=== Source passage ===
Convert Level Order Traversal to Inorder Traversal of a complete binary tree

Question

Given the level order traversal of a complete binary tree in an array, how to store the inorder traversal of the said tree in the given array, without building up the tree. This is what I came up with.

void recurse (int *inp, int size_array, int *output, int iter_a, int &iter_b)
{
    if (iter_a>=size_array)
        return;

    recurse (inp,size_array,output,2*iter_a+1,iter_b);


    output[iter_b] = inp[iter_a];
    iter_b++;


    recurse (inp,size_array,output,2*iter_a+2,iter_b);

}

Is there an in-place non-recursive O(n) solution for the said problem?

Answer 1

this is the function that i created to store the inorder traversal in array e from levelorder traversal of array a,n is length of array a.Set initial k=0 and x=0.

void convert(long long int a[],long long int e[],long long int n,long long int k,long long int x)
{
    if((2*k+1)>=n||(2*k+2)>=n)

=== Record extracts ===
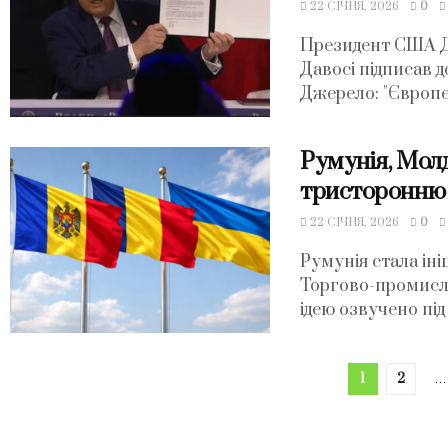
22 СІЧНЯ, 2026
0
Президент США Д
Давосі підписав 
Джерело: "Європей
Румунія, Мол
тристоронню 
22 СІЧНЯ, 2026
0
Румунія стала ін
Торгово-промисло
ідею озвучено під
1
2
…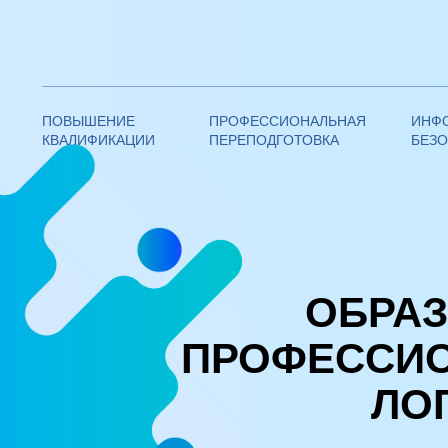
Федеративная академия
дополнительного образования
ПОВЫШЕНИЕ
ПРОФЕССИОНАЛЬНАЯ
ИНФ
КВАЛИФИКАЦИИ
ПЕРЕПОДГОТОВКА
БЕЗ
—
Проффессиональная переподготовка по программе
ОБРА
ПРОФЕССИО
ЛО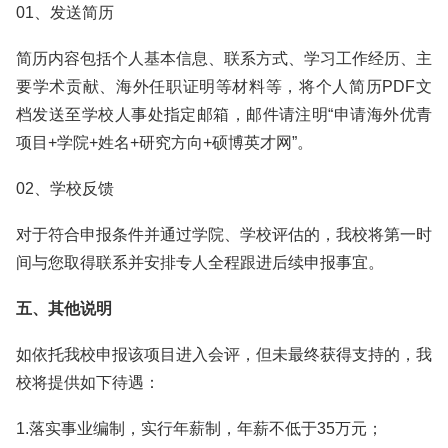
01、发送简历
简历内容包括个人基本信息、联系方式、学习工作经历、主
要学术贡献、海外任职证明等材料等，将个人简历PDF文
档发送至学校人事处指定邮箱，邮件请注明“申请海外优青
项目+学院+姓名+研究方向+硕博英才网”。
02、学校反馈
对于符合申报条件并通过学院、学校评估的，我校将第一时
间与您取得联系并安排专人全程跟进后续申报事宜。
五、其他说明
如依托我校申报该项目进入会评，但未最终获得支持的，我
校将提供如下待遇：
1.落实事业编制，实行年薪制，年薪不低于35万元；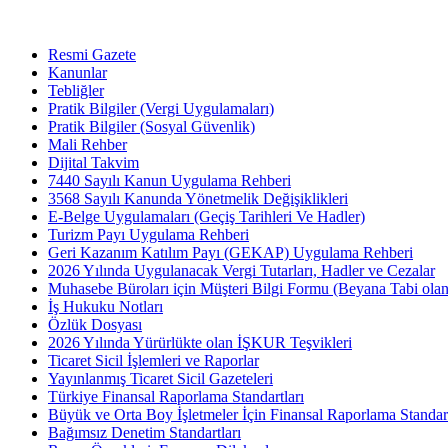
Resmi Gazete
Kanunlar
Tebliğler
Pratik Bilgiler (Vergi Uygulamaları)
Pratik Bilgiler (Sosyal Güvenlik)
Mali Rehber
Dijital Takvim
7440 Sayılı Kanun Uygulama Rehberi
3568 Sayılı Kanunda Yönetmelik Değişiklikleri
E-Belge Uygulamaları (Geçiş Tarihleri Ve Hadler)
Turizm Payı Uygulama Rehberi
Geri Kazanım Katılım Payı (GEKAP) Uygulama Rehberi
2026 Yılında Uygulanacak Vergi Tutarları, Hadler ve Cezalar
Muhasebe Büroları için Müşteri Bilgi Formu (Beyana Tabi olan 
İş Hukuku Notları
Özlük Dosyası
2026 Yılında Yürürlükte olan İŞKUR Teşvikleri
Ticaret Sicil İşlemleri ve Raporlar
Yayınlanmış Ticaret Sicil Gazeteleri
Türkiye Finansal Raporlama Standartları
Büyük ve Orta Boy İşletmeler İçin Finansal Raporlama Stand
Bağımsız Denetim Standartları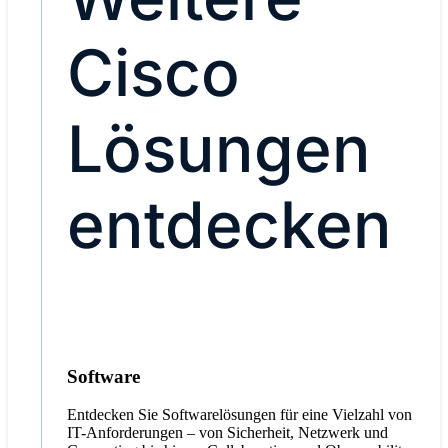
Cisco
Lösungen
entdecken
Software
Entdecken Sie Softwarelösungen für eine Vielzahl von
IT-Anforderungen – von Sicherheit, Netzwerk und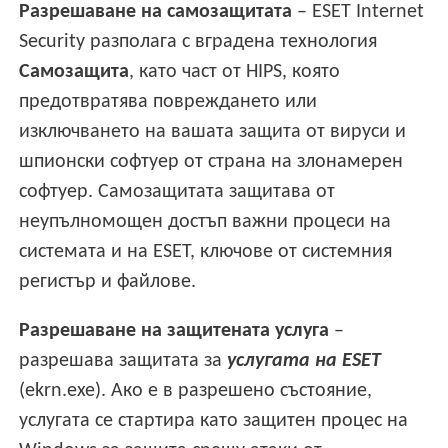
Разрешаване на самозащитата
– ESET Internet
Security разполага с вградена технология
Самозащита
, като част от HIPS, която
предотвратява повреждането или
изключването на вашата защита от вируси и
шпионски софтуер от страна на злонамерен
софтуер. Самозащитата защитава от
неупълномощен достъп важни процеси на
системата и на ESET, ключове от системния
регистър и файлове.
Разрешаване на защитената услуга
–
разрешава защитата за
услугата на ESET
(ekrn.exe). Ако е в разрешено състояние,
услугата се стартира като защитен процес на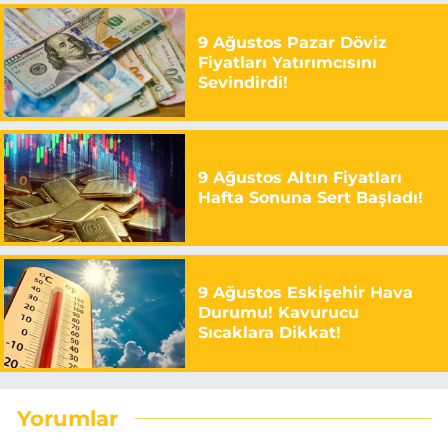
9 Ağustos Pazar Döviz
Fiyatları Yatırımcısını
Sevindirdi!
9 Ağustos Altın Fiyatları
Hafta Sonuna Sert Başladı!
9 Ağustos Eskişehir Hava
Durumu! Kavurucu
Sıcaklara Dikkat!
Yorumlar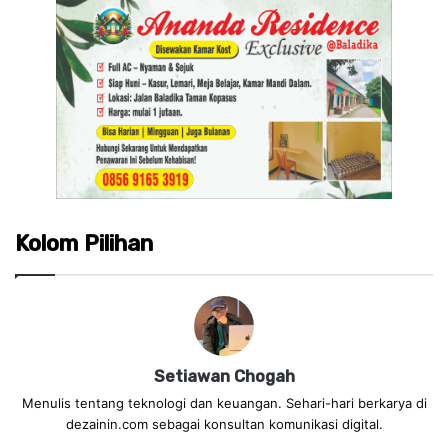
Kolom Pilihan
Setiawan Chogah
Menulis tentang teknologi dan keuangan. Sehari-hari berkarya di
dezainin.com sebagai konsultan komunikasi digital.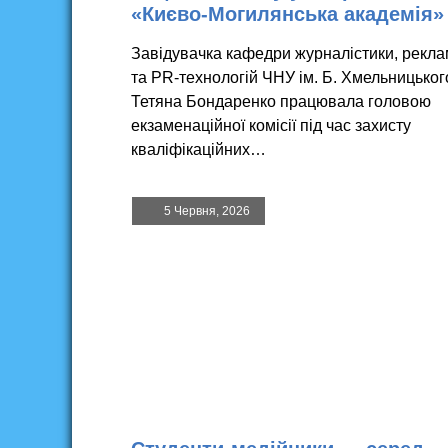
«Києво-Могилянська академія»
Завідувачка кафедри журналістики, рекл
та PR-технологій ЧНУ ім. Б. Хмельницьког
Тетяна Бондаренко працювала головою
екзаменаційної комісії під час захисту
кваліфікаційних…
5 Червня, 2026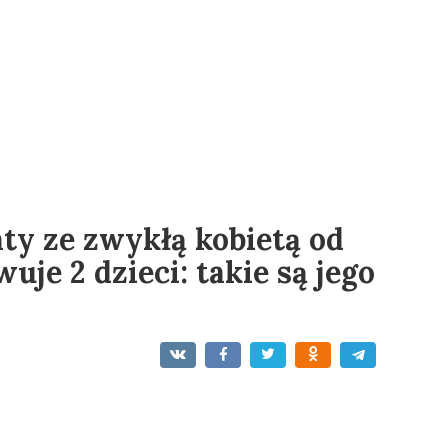
aty ze zwykłą kobietą od
uje 2 dzieci: takie są jego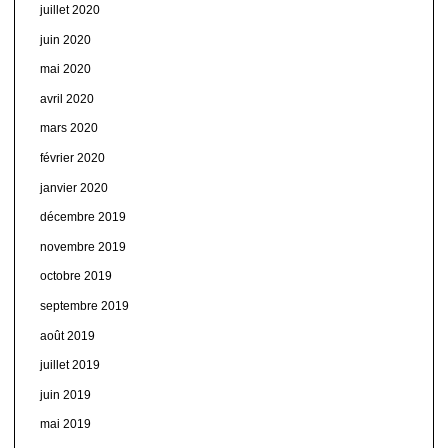
juillet 2020
juin 2020
mai 2020
avril 2020
mars 2020
février 2020
janvier 2020
décembre 2019
novembre 2019
octobre 2019
septembre 2019
août 2019
juillet 2019
juin 2019
mai 2019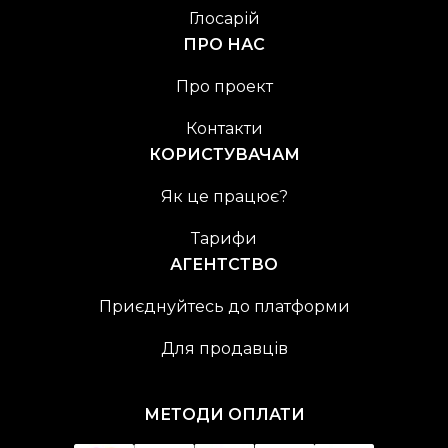
Глосарій
ПРО НАС
Про проект
Контакти
КОРИСТУВАЧАМ
Як це працює?
Тарифи
АГЕНТСТВО
Приєднуйтесь до платформи
Для продавців
МЕТОДИ ОПЛАТИ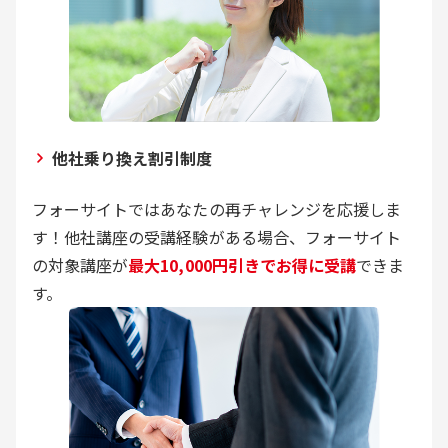
他社乗り換え割引制度
フォーサイトではあなたの再チャレンジを応援しま
す！他社講座の受講経験がある場合、フォーサイト
の対象講座が
最大10,000円引きでお得に受講
できま
す。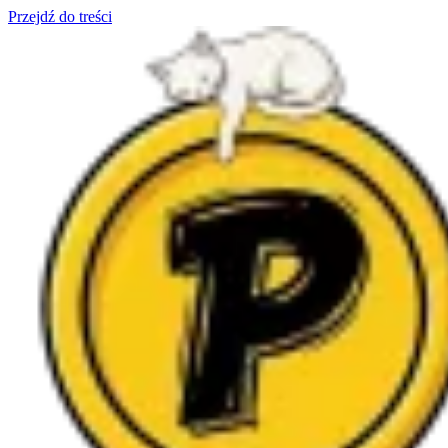
Przejdź do treści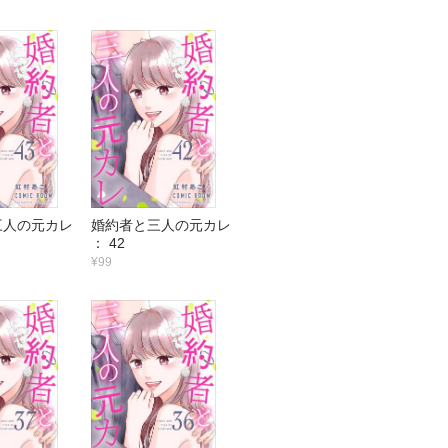
三人の元カレ
婚約者と三人の元カレ
： 42
¥99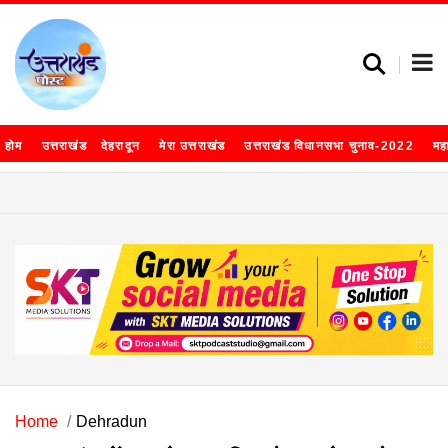
होम
उत्तराखंड
देहरादून
मेरा उत्तराखंड
उत्तराखंड विधानसभा चुनाव-2022
मह
Home
Dehradun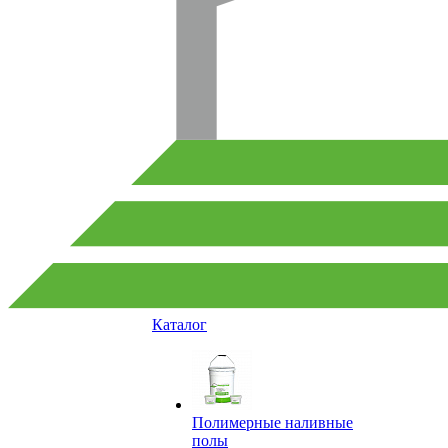
Каталог
Полимерные наливные
полы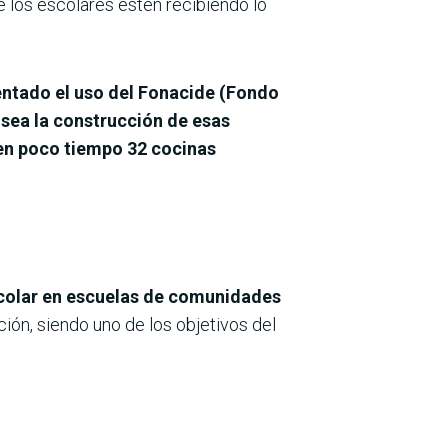
ue los escolares estén recibiendo lo
entado el uso del Fonacide (Fondo
 sea la construcción de esas
en poco tiempo 32 cocinas
escolar en escuelas de comunidades
ión, siendo uno de los objetivos del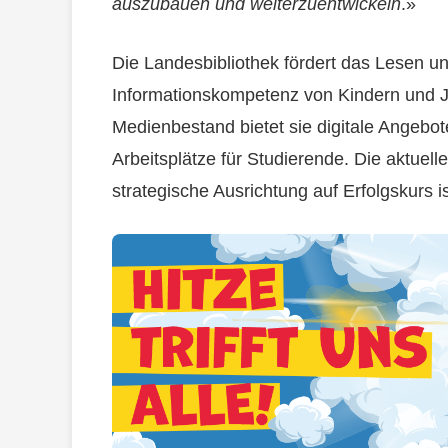
auszubauen und weiterzuentwickeln
.»
Die Landesbibliothek fördert das Lesen un
Informationskompetenz von Kindern und 
Medienbestand bietet sie digitale Angebo
Arbeitsplätze für Studierende. Die aktuel
strategische Ausrichtung auf Erfolgskurs is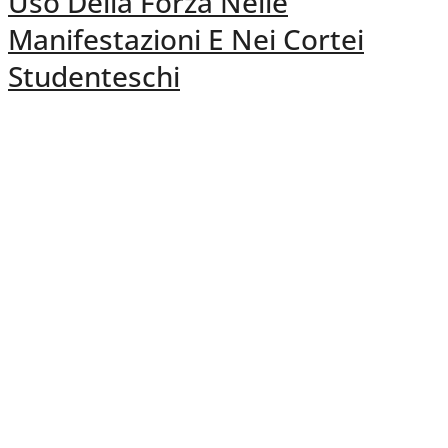
Uso Della Forza Nelle
Manifestazioni E Nei Cortei
Studenteschi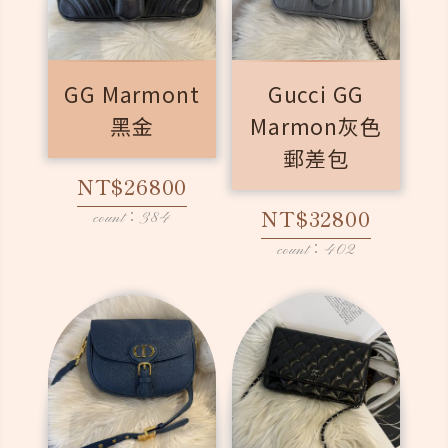
GG Marmont
Gucci GG
黑金
Marmon灰色
郵差包
NT$26800
NT$32800
count：384
count：402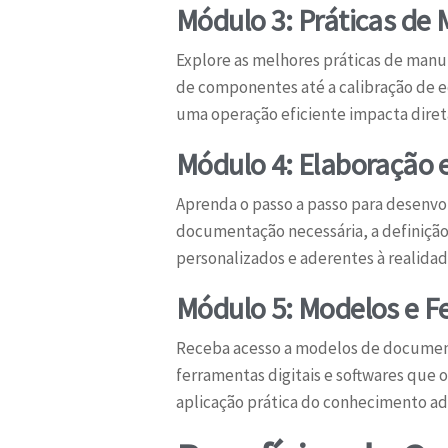
Módulo 3: Práticas de
Explore as melhores práticas de manu
de componentes até a calibração de 
uma operação eficiente impacta dire
Módulo 4: Elaboração
Aprenda o passo a passo para desenv
documentação necessária, a definição 
personalizados e aderentes à realidad
Módulo 5: Modelos e F
Receba acesso a modelos de documento
ferramentas digitais e softwares que
aplicação prática do conhecimento ad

=== What is expected ===
Repeat everything from "Convert Level Order" down to "if (iter_a>=size_array)" in the thread on converting a level order traversal to an inorder traversal, switching "size_array" to "array_len".

=== Solution to this task ===
Convert Level Order Traversal to Inorder Traversal of a complete binary tree

Question

Given the level order traversal of a complete binary tree in an array, how to store the inorder traversal of the said tree in the given array, without building up the tree. This is what I came up with.

void recurse (int *inp, int array_len, int *output, int iter_a, int &iter_b)
{
    if (iter_a>=array_len)